Zimbabwe’s Harare Declares State of Emergency Amid Cholera Outbreak
Amid a devastating cholera outbreak in Harare, Zimbabwe has declared a state of emergency as the death toll rises and suspected cases surpass 7,000.
The outbreak, reminiscent of a deadly 2008 incident that claimed thousands of lives, has sparked concern among city authorities and health officials. Mayor Ian Makone highlighted the severity, stating, “We have declared a state of emergency because of cholera.”
Health authorities are grappling with an overwhelming number of admissions, lacking adequate staff and resources to manage the escalating crisis, according to the International Federation of the Red Cross (IFRC). The scarcity of clean water has compounded the situation, contributing to the outbreak’s rapid spread.

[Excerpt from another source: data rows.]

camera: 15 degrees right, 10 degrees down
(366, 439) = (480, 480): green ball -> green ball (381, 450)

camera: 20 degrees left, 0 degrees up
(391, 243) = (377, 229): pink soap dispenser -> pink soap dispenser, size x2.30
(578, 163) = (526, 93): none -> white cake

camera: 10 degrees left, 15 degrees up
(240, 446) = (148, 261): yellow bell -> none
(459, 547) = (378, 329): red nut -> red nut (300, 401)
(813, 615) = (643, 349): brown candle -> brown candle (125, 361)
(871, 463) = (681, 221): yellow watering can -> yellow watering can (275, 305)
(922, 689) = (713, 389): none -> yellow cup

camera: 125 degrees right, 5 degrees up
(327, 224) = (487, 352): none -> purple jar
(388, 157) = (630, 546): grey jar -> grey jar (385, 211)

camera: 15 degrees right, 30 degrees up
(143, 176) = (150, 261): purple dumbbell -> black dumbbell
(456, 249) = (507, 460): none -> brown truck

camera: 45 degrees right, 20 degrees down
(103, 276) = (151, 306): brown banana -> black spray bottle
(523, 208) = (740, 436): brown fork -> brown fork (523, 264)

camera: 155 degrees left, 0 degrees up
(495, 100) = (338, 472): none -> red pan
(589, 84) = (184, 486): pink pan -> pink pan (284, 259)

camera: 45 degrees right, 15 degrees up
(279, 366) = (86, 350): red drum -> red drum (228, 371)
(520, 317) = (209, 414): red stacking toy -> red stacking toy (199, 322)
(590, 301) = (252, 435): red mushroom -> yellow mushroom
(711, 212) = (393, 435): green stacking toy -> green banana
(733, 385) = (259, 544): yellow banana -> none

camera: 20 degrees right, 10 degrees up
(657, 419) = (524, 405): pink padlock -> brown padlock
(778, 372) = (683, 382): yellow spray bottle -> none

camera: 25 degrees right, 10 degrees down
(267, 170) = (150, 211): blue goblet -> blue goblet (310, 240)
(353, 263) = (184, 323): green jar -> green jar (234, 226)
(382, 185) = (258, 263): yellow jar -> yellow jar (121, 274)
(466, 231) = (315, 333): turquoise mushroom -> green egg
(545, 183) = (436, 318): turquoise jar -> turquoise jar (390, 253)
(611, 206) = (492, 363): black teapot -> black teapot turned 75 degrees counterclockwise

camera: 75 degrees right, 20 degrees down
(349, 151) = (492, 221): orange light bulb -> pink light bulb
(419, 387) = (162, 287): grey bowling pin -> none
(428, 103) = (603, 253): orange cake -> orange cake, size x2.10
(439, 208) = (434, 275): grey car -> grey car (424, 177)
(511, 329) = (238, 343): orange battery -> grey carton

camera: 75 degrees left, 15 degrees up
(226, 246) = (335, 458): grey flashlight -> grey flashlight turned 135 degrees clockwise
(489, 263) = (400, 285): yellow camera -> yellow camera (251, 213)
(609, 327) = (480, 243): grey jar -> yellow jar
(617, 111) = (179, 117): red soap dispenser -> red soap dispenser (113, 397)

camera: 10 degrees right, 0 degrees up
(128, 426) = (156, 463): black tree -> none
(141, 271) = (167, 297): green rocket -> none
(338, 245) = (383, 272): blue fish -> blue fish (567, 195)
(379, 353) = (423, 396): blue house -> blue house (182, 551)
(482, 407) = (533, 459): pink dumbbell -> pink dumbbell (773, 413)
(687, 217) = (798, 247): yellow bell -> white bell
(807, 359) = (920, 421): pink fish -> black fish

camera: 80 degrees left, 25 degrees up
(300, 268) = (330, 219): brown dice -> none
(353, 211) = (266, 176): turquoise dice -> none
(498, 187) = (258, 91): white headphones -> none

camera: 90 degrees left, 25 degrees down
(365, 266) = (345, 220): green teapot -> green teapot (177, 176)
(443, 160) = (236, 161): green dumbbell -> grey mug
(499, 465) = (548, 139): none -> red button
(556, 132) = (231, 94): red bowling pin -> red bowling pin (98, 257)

The high-density suburb of Kuwadzana has emerged as the epicenter of the outbreak, accounting for almost half of the reported cases, city authorities revealed.
Cholera, caused by the bacterium Vibrio cholerae, spreads through contaminated food or water, leading to acute diarrheal infections. The situation echoes the catastrophic 2008 outbreak, which resulted in the deaths of over 4,000 people and affected more than 100,000, causing a severe breakdown in essential services.
In 2018, Zimbabwe previously declared a state of emergency due to typhoid and cholera cases, reporting 20 deaths and over 2,000 cases.
Harare’s mayor highlighted the resurgence of the crisis, emphasizing its similarity to the 2008 outbreak, stating, “The cholera outbreak has come with vengeance.”
The Ministry of Health reported 7,398 suspected cases and 50 confirmed deaths, with 109 people hospitalized. As a response, the health minister announced measures, including the removal of street food vendors and the provision of safe water through trucking.
The IFRC warned that the outbreak is swiftly spreading across Zimbabwe, impacting multiple areas in 45 out of 62 districts and all 10 provinces. There are concerns about the potential for the outbreak to extend beyond Zimbabwe’s borders, affecting neighboring countries like Malawi, South Africa, and Mozambique, which have previously faced cholera outbreaks.